[Stored items from a collection]
=-=-=-=-=

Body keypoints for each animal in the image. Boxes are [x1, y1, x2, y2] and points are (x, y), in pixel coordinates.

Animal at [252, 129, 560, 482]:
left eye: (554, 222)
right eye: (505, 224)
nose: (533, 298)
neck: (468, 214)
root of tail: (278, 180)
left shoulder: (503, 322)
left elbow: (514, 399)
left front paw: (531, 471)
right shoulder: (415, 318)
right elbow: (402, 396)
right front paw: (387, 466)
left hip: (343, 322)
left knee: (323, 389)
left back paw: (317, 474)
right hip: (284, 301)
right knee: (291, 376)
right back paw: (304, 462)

=-=-=-=-=

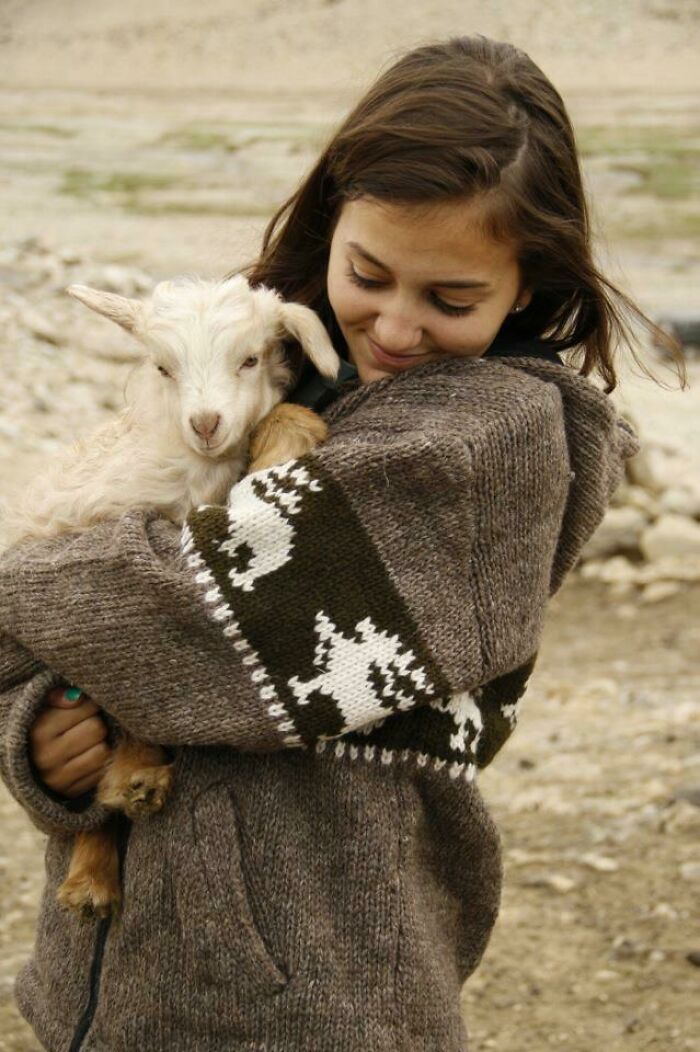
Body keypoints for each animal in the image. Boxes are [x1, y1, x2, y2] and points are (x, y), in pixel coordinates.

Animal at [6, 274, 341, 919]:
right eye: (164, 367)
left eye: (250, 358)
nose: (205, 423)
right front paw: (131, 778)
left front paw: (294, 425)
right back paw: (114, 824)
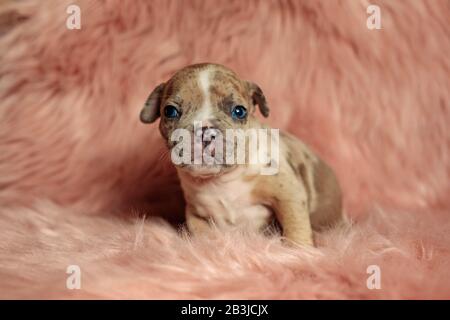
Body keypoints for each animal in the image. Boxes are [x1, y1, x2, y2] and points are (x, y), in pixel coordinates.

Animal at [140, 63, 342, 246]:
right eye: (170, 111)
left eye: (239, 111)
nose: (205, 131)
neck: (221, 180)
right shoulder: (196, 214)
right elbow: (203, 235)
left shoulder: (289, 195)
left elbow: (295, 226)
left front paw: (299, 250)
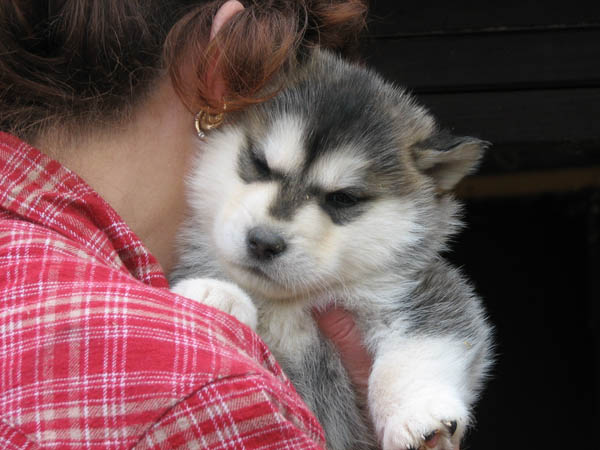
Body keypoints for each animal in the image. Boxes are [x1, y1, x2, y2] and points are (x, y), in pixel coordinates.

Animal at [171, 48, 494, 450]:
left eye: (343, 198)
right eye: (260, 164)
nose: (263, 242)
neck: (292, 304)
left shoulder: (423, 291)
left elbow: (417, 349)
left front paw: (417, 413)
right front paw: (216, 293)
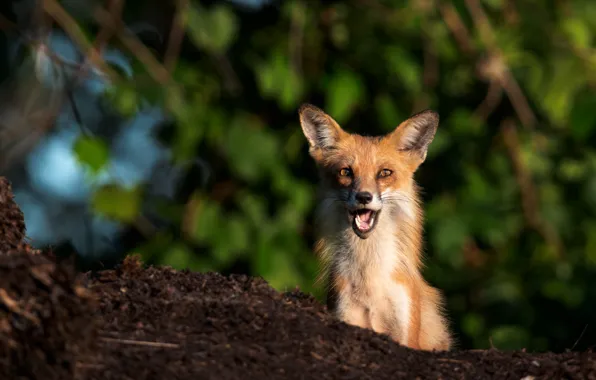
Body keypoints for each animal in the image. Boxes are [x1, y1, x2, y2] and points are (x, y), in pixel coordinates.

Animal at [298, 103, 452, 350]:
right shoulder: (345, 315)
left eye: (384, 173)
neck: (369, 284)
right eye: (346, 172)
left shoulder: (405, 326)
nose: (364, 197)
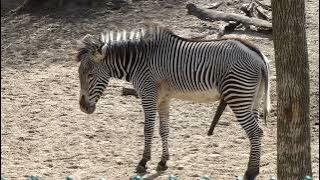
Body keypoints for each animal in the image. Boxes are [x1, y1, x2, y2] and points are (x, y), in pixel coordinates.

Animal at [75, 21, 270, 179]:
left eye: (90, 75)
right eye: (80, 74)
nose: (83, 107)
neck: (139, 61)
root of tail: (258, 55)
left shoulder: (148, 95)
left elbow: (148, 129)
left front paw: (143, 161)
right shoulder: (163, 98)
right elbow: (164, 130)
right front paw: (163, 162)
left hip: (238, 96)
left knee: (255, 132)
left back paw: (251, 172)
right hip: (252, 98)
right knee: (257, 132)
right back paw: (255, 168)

=-=-=-=-=

**The problem**
What is needed is one number: how many lines of the records above contain the word "front".

**Output**
9